La questione è stata sempre presente in ogni dibattito intorno a una possibile composizione del conflitto ucraino, anche se sui giornali ha attirato molto di più l’attenzione il possesso di qualche chilometro quadrato. Ma proprio in questi giorni il nodo degli asset russi congelati dai paesi occidentali è tornato all’attenzione generale, per quel che si è detto a Bruxelles e per la risposta di Mosca.
Nel recente discorso sullo Stato dell’Unione, Ursula von der Leyen ha espresso una volontà chiara: “dobbiamo lavorare urgentemente a una nuova soluzione per finanziare lo sforzo bellico dell’Ucraina sulla base dei beni russi immobilizzati”. Non la confisca, per ora esclusa anche dalla presidente della Commissione UE, ma un salto di qualità nell’utilizzo degli asset contro la stessa Russia.
Ricordiamo che, concretamente, si sta parlando di circa 300 miliardi di beni, di cui la maggior parte è gestita dalle società di servizi finanziari Euroclear (Belgio) e Clearstream (Lussemburgo). Il G7 aveva già deciso, lo scorso ottobre, di utilizzare i “proventi straordinari” generati da tali asset per finanziare un prestito da 50 miliardi di dollari a Kiev.
Lo scorso maggio si era pure arrivati ad alcune indiscrezioni secondo cui Euroclear, detentrice di circa due terzi dei beni russi, era pronta a distribuirne l’equivalente di 3 miliardi ad investitori occidentali che avevano subito perdite legate alla guerra ucraina. Con l’Ucraina stessa che aveva storto il naso, considerando di diritto quei fondi e i loro proventi come propri.
A fronte di tali notizie, questa volta il Cremlino ha deciso di rispondere in maniera più articolata, facendo capire di poter ripagare con la stessa moneta l’Occidente. L’agenzia statale di informazione Ria Novosti ha infatti pubblicato una dettagliata analisi che individua circa 285 miliardi di assets di proprietà occidentale in Russia, di cui 238 sarebbero legati alla UE.
Già a gennaio 2024 era stata fatta una valutazione simile, ma è evidente che ora i dati sono stati studiati più approfonditamente. Il giornale economico russo Kommersant ha calcolato che la Francia ha in Russia 21,7 miliardi, la Germania 19,2, i Paesi Bassi 20,8, l’Italia 12,6, e altri paesi dell’UE circa 11,5 miliardi.

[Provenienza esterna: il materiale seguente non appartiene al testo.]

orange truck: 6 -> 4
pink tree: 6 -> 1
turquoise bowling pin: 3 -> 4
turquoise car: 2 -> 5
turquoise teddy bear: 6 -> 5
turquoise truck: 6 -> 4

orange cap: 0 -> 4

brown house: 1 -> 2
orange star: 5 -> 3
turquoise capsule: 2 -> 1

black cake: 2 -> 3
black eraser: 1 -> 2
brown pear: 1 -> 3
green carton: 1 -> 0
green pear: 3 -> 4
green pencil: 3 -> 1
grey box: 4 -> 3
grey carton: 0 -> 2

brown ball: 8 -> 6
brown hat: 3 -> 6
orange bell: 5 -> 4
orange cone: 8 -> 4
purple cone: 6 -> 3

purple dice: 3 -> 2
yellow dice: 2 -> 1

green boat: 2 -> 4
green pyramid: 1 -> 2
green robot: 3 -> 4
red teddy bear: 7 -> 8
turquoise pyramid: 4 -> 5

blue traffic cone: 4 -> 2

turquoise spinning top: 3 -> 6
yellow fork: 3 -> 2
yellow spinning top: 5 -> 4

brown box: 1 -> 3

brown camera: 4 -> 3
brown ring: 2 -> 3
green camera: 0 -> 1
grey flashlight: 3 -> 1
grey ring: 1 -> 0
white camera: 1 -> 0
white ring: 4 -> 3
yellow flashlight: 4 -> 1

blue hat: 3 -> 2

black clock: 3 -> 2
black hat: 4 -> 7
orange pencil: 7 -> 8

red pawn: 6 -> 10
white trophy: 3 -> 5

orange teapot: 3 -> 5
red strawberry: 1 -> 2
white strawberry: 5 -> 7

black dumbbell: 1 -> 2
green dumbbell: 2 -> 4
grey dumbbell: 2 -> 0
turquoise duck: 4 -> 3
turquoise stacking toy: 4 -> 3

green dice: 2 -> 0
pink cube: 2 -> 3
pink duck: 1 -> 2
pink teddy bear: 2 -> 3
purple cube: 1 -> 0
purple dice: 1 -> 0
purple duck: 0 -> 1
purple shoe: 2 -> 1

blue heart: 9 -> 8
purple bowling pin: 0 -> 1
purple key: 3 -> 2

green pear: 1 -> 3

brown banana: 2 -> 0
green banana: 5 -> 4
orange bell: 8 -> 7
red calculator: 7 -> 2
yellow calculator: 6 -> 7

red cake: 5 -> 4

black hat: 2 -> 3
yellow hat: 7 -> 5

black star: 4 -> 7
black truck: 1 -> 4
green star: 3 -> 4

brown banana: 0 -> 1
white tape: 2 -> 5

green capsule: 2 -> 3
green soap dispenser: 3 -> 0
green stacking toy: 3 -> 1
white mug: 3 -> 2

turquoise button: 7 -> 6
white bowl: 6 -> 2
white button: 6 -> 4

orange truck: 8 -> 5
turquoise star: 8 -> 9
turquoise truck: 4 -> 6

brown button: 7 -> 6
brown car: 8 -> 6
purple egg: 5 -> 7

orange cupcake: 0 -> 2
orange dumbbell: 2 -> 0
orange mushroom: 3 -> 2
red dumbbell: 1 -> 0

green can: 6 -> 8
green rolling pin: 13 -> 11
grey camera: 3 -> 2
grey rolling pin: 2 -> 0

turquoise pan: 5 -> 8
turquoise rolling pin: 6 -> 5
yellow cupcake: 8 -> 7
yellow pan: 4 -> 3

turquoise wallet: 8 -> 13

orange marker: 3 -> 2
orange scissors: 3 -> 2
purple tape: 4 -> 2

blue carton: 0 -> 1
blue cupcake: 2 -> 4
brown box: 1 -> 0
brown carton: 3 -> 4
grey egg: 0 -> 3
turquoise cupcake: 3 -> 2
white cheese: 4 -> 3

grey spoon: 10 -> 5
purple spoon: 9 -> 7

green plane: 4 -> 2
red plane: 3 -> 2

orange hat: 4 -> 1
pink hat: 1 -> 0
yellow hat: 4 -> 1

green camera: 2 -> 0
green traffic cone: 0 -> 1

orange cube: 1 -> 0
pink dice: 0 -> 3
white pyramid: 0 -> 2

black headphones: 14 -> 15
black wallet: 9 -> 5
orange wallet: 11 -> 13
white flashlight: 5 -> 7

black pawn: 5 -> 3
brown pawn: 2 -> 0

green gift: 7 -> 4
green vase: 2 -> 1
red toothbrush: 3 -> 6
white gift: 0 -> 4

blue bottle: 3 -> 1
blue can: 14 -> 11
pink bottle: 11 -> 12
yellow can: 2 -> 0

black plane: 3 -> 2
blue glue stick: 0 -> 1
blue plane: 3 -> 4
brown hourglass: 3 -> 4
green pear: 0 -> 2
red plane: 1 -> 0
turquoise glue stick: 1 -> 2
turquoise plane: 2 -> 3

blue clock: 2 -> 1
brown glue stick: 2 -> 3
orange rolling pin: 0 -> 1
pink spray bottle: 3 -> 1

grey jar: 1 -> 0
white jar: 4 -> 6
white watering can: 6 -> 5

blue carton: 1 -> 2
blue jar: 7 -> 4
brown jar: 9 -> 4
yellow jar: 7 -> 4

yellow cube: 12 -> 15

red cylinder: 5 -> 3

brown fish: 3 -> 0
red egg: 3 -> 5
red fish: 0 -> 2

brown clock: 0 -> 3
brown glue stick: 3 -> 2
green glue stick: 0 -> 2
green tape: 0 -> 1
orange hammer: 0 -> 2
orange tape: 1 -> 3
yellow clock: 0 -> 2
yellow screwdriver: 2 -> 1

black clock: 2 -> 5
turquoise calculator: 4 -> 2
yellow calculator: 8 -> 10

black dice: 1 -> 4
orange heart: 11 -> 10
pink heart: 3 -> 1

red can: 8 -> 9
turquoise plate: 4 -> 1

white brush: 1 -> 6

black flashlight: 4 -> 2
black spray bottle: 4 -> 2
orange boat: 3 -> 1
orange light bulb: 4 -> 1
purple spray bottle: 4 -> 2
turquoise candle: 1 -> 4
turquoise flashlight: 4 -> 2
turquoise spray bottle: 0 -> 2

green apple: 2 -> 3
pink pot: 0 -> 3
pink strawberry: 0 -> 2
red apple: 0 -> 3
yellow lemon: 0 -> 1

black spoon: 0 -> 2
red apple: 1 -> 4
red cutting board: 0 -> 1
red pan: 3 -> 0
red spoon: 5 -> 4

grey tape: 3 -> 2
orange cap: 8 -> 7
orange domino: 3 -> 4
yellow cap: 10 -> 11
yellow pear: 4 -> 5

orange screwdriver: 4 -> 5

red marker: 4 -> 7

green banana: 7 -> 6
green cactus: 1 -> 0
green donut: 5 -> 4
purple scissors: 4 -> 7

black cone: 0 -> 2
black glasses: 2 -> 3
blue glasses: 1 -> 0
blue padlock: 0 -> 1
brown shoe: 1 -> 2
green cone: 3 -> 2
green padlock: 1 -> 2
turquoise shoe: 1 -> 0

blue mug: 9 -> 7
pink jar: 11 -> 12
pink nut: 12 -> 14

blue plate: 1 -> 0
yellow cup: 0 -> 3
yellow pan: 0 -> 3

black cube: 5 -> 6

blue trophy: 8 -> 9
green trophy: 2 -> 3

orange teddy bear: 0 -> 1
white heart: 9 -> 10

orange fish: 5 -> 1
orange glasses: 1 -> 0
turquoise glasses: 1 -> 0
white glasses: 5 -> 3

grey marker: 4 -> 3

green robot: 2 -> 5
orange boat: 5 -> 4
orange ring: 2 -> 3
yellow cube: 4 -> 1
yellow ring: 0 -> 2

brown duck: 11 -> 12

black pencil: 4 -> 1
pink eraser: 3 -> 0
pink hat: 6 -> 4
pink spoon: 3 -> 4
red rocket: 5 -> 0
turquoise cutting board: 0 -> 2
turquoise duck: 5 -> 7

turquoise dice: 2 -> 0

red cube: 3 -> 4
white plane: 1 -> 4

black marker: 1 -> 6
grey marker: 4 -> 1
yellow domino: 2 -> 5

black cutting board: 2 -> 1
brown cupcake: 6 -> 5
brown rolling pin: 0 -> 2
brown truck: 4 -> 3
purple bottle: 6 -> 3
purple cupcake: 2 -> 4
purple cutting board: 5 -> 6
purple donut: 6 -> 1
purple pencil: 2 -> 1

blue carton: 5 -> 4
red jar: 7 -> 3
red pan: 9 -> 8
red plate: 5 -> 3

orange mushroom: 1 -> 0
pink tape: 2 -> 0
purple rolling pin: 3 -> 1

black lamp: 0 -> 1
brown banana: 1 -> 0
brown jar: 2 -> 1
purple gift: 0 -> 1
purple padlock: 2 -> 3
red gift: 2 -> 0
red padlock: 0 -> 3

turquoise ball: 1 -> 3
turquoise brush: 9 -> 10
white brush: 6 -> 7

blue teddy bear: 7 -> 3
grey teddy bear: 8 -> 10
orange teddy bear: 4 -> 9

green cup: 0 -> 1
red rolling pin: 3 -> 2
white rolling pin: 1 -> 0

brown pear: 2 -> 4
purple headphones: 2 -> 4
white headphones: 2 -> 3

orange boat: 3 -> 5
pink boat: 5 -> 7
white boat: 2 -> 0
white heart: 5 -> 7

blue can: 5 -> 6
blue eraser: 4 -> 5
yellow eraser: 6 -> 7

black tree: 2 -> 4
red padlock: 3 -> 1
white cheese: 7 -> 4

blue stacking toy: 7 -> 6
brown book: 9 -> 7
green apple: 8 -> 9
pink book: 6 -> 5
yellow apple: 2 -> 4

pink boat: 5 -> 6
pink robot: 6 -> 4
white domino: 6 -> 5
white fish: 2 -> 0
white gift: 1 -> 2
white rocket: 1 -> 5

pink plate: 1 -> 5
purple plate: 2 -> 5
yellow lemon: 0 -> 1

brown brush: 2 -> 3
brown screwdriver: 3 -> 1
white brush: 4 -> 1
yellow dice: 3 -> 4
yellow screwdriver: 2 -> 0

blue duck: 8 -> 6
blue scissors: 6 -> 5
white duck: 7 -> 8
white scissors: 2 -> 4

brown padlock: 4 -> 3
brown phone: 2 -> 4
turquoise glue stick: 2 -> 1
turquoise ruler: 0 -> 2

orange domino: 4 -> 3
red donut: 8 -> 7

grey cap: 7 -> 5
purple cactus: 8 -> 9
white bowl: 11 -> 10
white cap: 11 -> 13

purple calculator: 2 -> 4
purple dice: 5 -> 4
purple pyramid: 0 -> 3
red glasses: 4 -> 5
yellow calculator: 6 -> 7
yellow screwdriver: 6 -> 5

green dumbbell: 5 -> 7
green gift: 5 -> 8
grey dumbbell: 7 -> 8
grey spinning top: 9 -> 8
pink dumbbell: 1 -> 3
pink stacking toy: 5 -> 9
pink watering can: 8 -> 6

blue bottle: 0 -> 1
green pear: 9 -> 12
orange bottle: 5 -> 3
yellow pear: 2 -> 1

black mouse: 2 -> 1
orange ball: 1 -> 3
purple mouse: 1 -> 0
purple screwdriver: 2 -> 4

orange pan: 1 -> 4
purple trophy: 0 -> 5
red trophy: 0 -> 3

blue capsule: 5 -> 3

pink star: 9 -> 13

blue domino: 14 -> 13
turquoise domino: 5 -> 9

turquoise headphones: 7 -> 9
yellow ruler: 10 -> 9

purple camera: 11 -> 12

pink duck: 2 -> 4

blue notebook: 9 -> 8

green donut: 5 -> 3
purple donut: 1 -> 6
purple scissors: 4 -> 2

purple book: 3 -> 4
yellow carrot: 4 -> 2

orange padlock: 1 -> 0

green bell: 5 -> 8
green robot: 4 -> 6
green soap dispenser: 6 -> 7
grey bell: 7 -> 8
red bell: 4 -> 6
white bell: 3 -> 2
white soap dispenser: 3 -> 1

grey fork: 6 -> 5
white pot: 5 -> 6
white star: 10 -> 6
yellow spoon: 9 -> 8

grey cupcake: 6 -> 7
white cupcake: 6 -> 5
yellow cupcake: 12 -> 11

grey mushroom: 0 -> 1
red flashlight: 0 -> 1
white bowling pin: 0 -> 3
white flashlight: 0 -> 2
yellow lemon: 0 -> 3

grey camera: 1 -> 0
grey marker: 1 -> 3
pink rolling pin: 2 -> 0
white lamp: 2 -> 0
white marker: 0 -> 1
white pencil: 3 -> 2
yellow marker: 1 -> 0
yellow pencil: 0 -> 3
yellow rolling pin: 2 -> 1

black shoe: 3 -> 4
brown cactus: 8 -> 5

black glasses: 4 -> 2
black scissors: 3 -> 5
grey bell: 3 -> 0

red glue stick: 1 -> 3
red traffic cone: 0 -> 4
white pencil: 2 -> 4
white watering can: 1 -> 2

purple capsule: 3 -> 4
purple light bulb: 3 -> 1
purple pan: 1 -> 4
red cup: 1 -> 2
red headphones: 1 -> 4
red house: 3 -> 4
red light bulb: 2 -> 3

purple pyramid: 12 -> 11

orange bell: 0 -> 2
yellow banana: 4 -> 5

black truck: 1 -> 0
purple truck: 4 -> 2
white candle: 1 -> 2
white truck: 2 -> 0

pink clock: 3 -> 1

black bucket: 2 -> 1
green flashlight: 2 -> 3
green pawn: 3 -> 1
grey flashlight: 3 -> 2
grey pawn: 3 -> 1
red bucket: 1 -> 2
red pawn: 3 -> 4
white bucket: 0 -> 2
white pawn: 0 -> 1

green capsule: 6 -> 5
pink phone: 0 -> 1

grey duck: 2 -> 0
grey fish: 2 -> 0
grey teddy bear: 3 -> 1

Il Regno Unito si ferma a soli 3 miliardi.
Gli Stati Uniti, dal canto loro, sono il maggiore investitore del G7 in Russia, al di fuori del Vecchio Continente: sono stimati 7,7 miliardi di dollari. Seguono Giappone (4,8) e Canada (3,9). Ma sempre Kommersant sottolinea come il volume effettivo dei fondi da congelare possa essere di gran lunga maggiore, dato che alcune informazioni su determinati tipi di conti non vengono pubblicate.
Rimane il nodo Cipro. All’isola del Mediterraneo andrebbero fatti risalire ben 145,4 miliardi di dollari dei beni citati da Ria Novosti. Cipro è stata la porta d’accesso al mercato comunitario per molte società russe, e dunque, in realtà una parte significativa di tale somma potrebbe essere a tutti gli effetti appartenente a investitori russi.
Allo stesso tempo, Nicosia ha congelato sul proprio territorio solo 1,9 miliardi di dollari. Inoltre, il Cremlino ha proceduto, dal febbraio 2022, alla nazionalizzazione di vari asset, stranieri e non, per un valore di circa 50 miliardi di dollari. Il messaggio è chiaro: la Russia è pronta a ripagare con la stessa moneta l’Occidente, nel caso si avventurasse sulla strada della confisca.